Les raviolis de “COMOLI” me manquent (marché couvert de Colmar). Et la Mortadelle est sublime. A mon grand désespoir, cette honorable maison ne vend plus de porchetta (Jambon de cochon de lait au romarin) car ce mets, en raison de sa teneur élevé en cholestérol était boudé par les consommateurs. Je faisais partie, en compagnie de mon cardiologue, des trop rares clients accros au divin gras parfumé.
Je découpe une génisse croisée charolaise-limousine maturée trois semaines.
Deux jours de fête. Le congélateur déborde.

MAI

Ah qu’elle est belle la truite fumée à chaud du vivier du VAL JOLI‎ au Valtin (88). Philippe Laruelle est un cuisinier consciencieux et érudit, capable de me faire une timbale de spaghettis façon Escoffier. Ah son merveilleux pâté Lorrain!

Halte bienfaisante après trois heures en moto AUX BAS RUPT à Gérardmer. Maison bourgeoise. First Classe. Superbe sauce homardine et un plat de tripes au Riesling qui vaut allégrement les 100 kilomètres de détour.
Je participe au concours du meilleur plat d’asperges à la ferme “MAURER” à Dorlisheim.

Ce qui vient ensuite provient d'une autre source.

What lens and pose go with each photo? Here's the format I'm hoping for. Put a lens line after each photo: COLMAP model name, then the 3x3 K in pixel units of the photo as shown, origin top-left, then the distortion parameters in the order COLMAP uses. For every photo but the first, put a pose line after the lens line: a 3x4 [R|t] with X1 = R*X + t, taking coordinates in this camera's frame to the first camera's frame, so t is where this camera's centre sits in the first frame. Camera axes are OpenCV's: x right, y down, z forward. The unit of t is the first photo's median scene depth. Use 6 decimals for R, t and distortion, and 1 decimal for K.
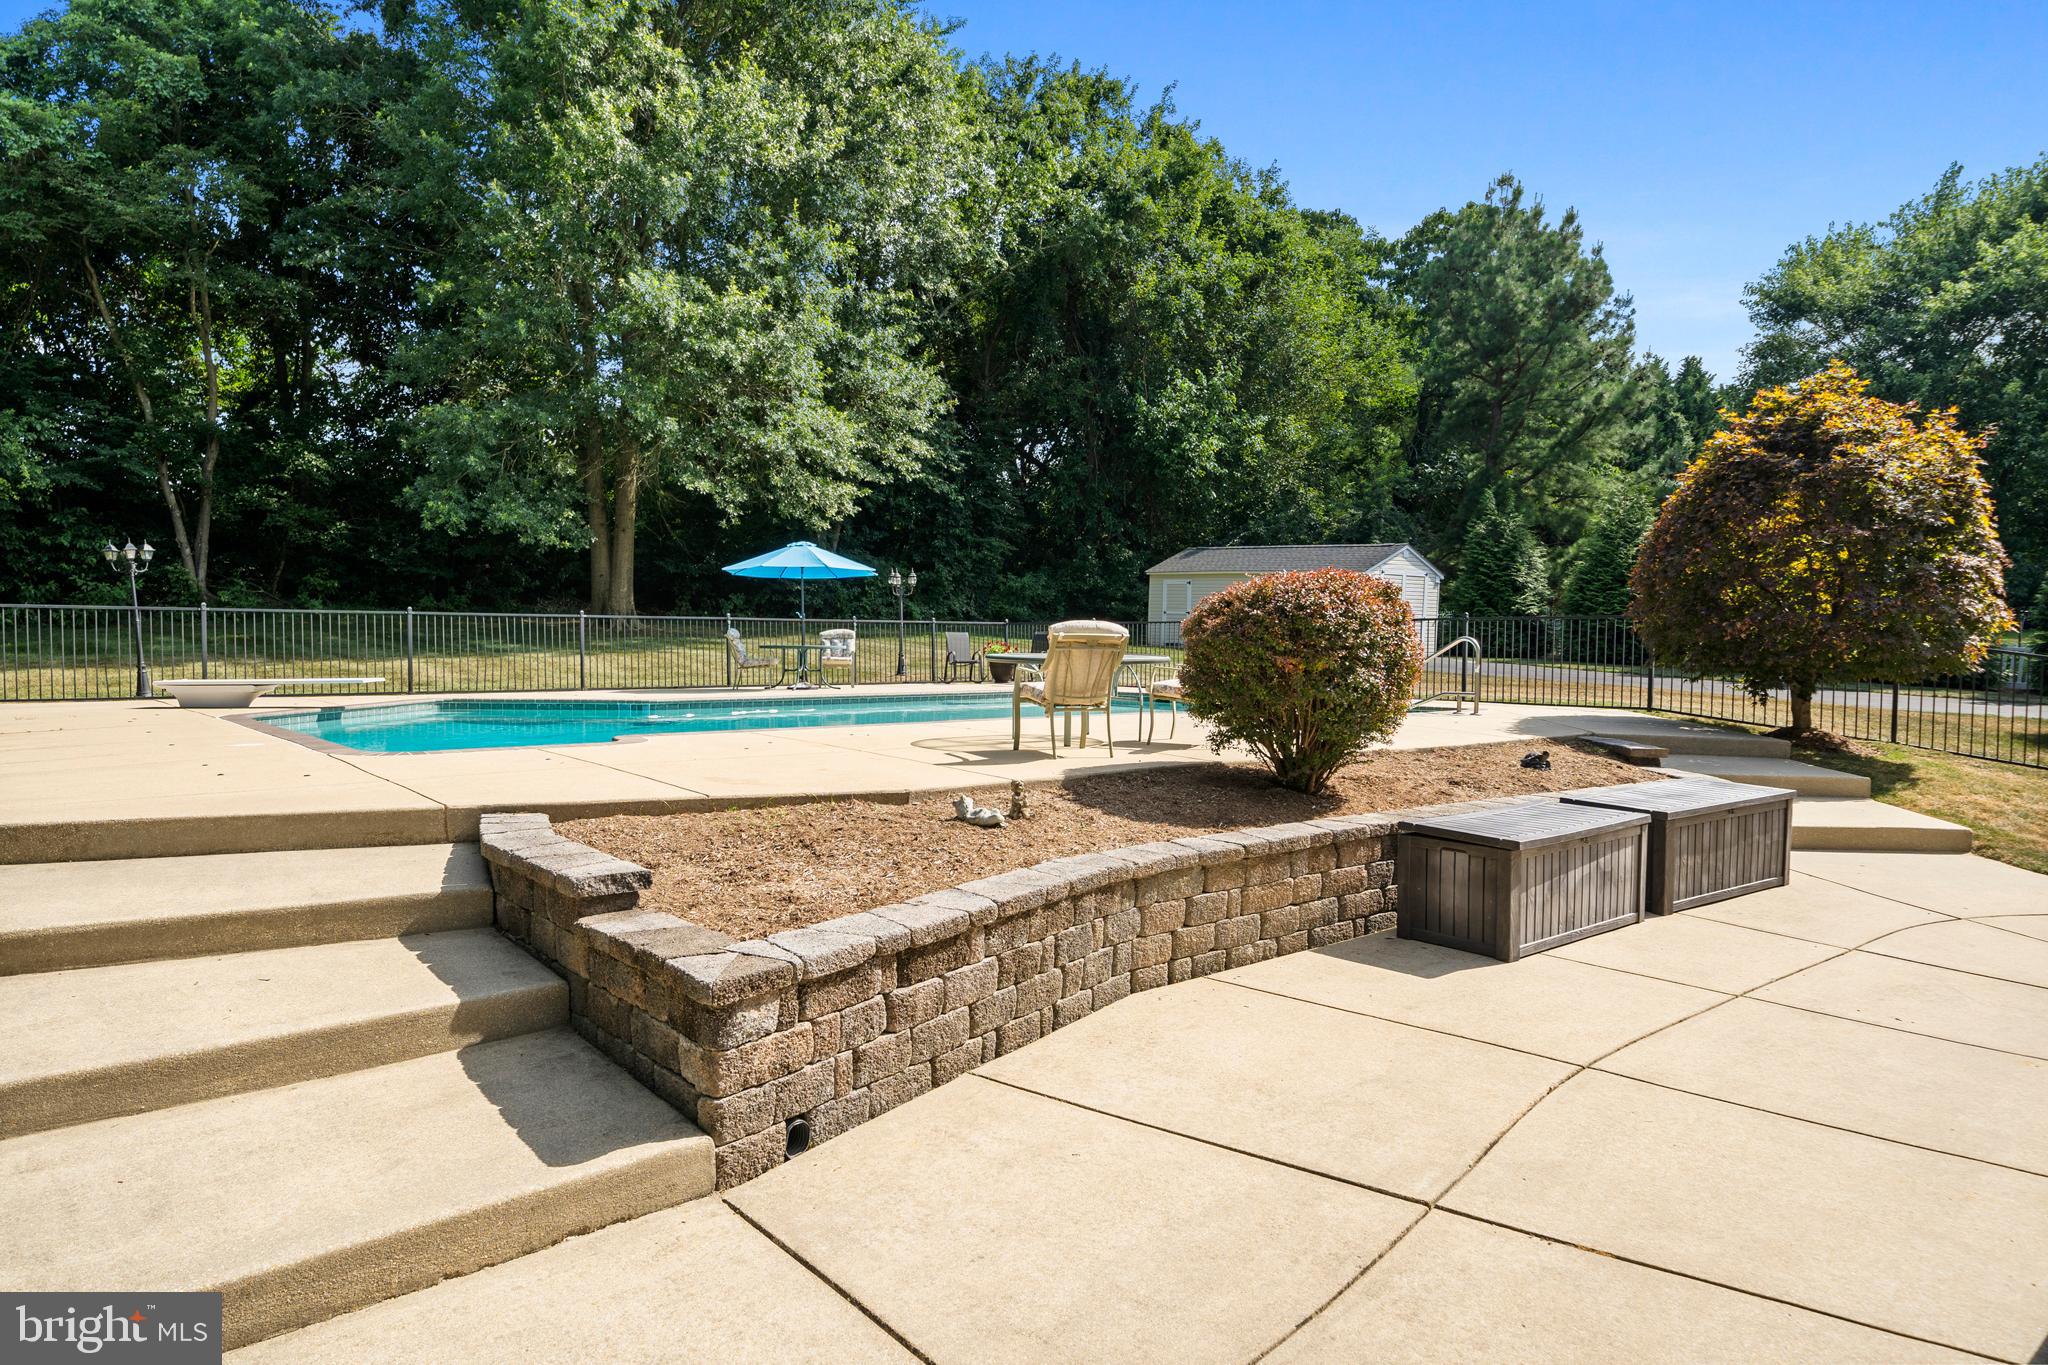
lens RADIAL K [[1221.1, 0, 1024.0], [0, 1221.1, 682.5], [0, 0, 1]] dist [0.000871, -0.000866]
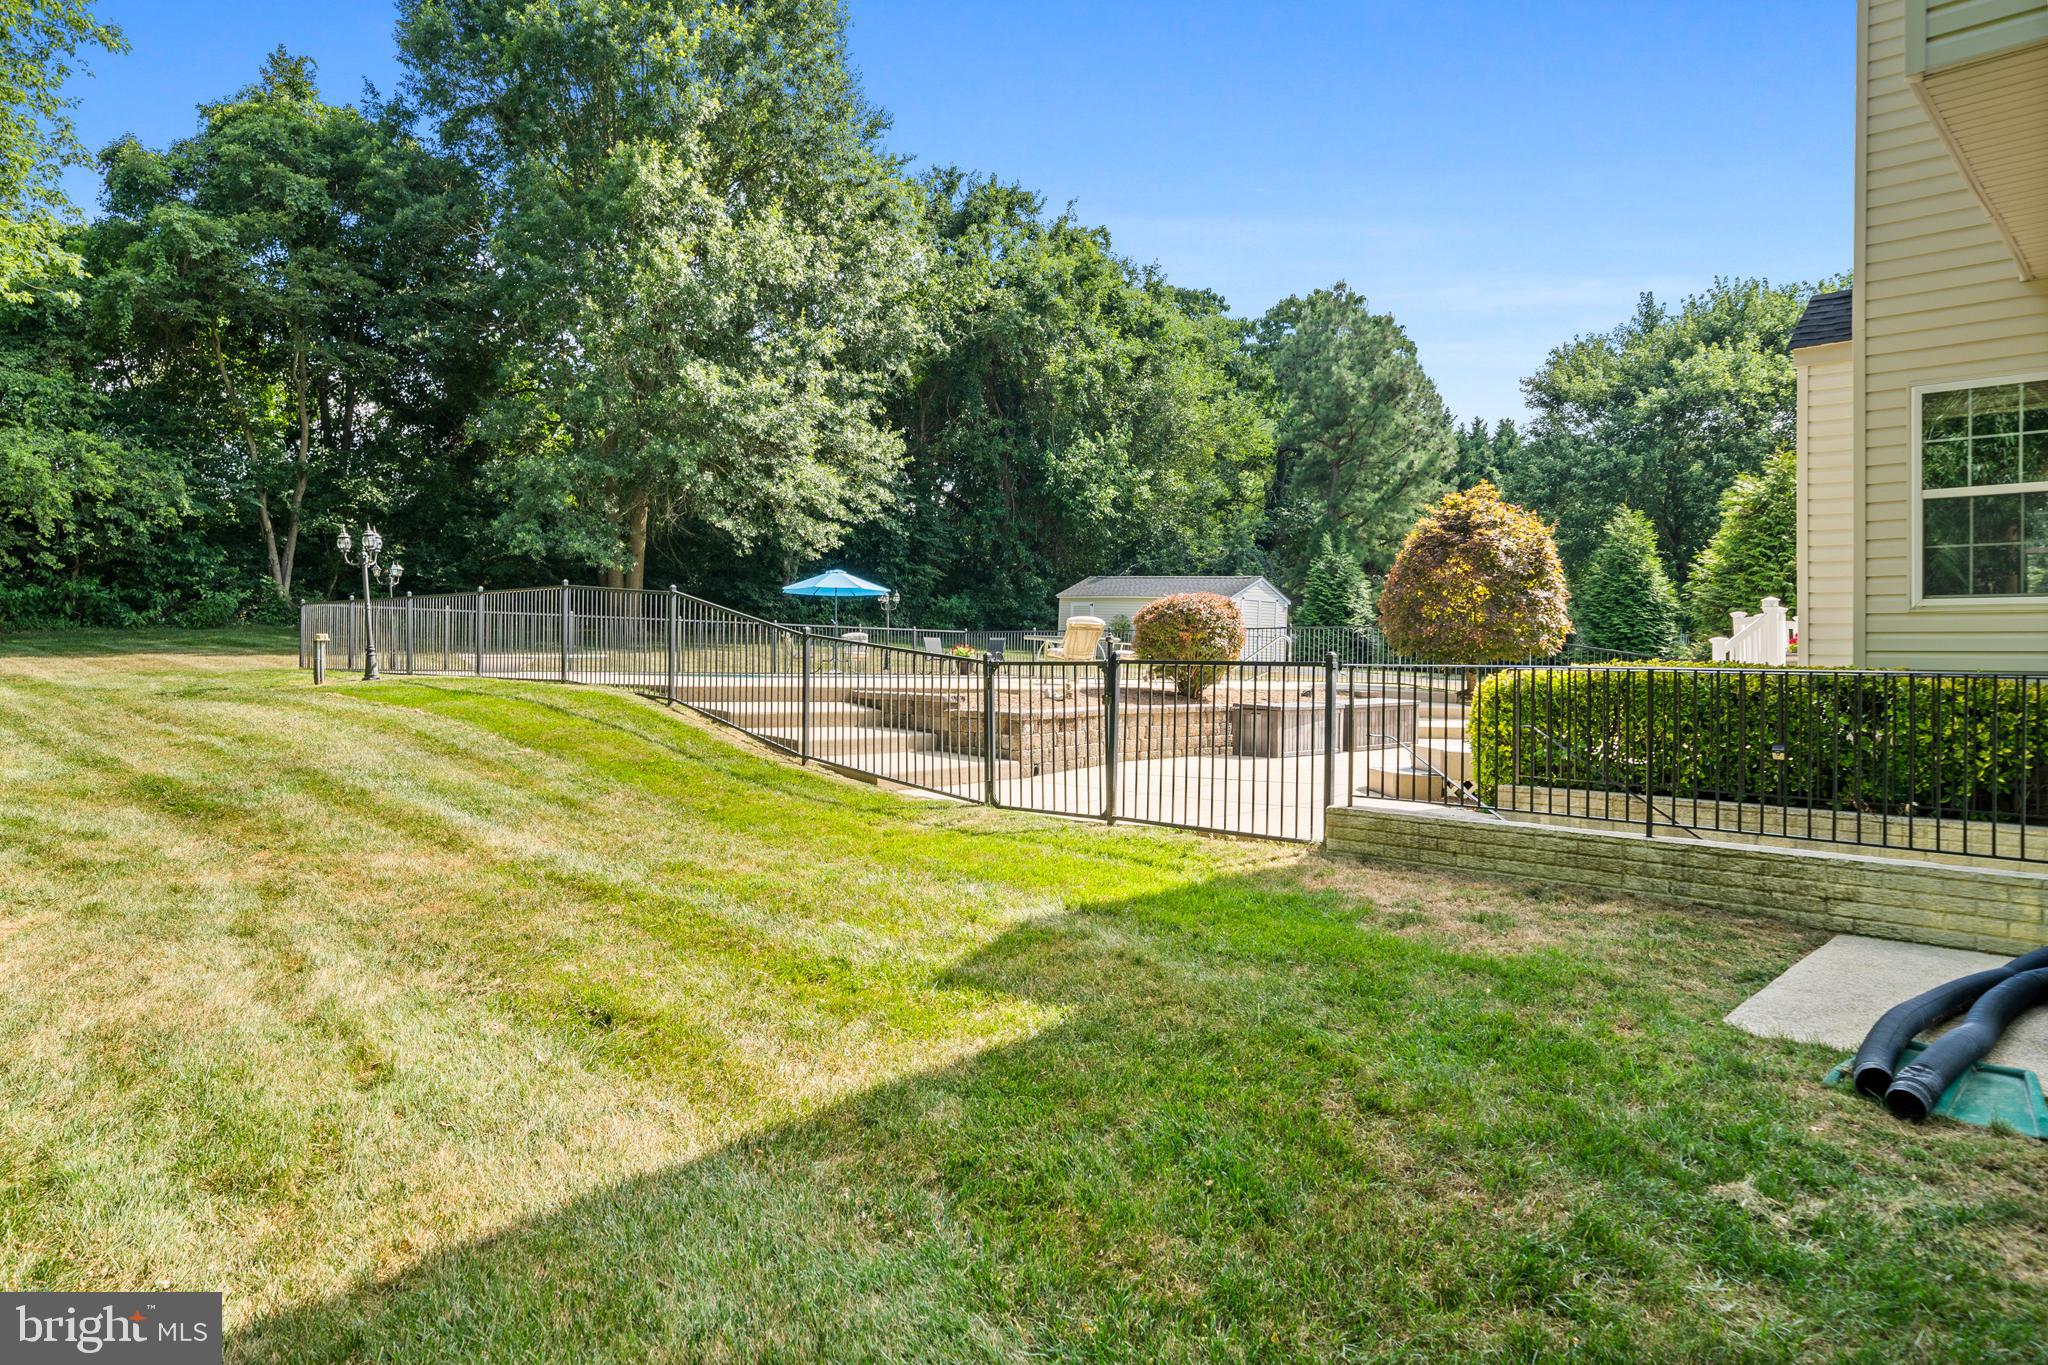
lens RADIAL K [[1289.5, 0, 1027.6], [0, 1289.5, 634.8], [0, 0, 1]] dist [0.003616, 0.001028]
pose [[0.993952, 0.010839, 0.109279, -0.078857], [-0.004150, 0.998114, -0.061245, 0.031491], [-0.109737, 0.060421, 0.992123, -0.314870]]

Hubert Maetz et Emile Jung sont de la partie. Merci les asperges.

JUIN

Train de la Bière 2014 ©Jean Marie Heintzelmann

Merci aux Etoiles d’Alsace‎, à Bernard Rothmann et à Sandrine Kauffer pour m’avoir permis de vivre LE TRAIN DE LA BIERE. Un buffet très gastronomique sur le toit d’un bateau qui descend la Moselle, fleuve cerné par des coteaux aux pentes abruptes où s’élaborent les fameux eiswein.

Dîner d’apparat AU ROSENMEER à Rosheim. Hubert est en forme. Menu dégustation sans faute. Merci l’artiste.

Récidive chez Hubert pour un repas autour des herbes et des fleurs pour mes douze stagiaires.

Daniel Zenner et Ernest Benz

Halte à LA PERLE DES VOSGES à Muhlbach sur Munster. Le bon Ernest Benz, cuisinier rigoureux, me régales. Juste cuisson d’une escalope de foie gras, agneau rosé et sauces réduites comme je les aime.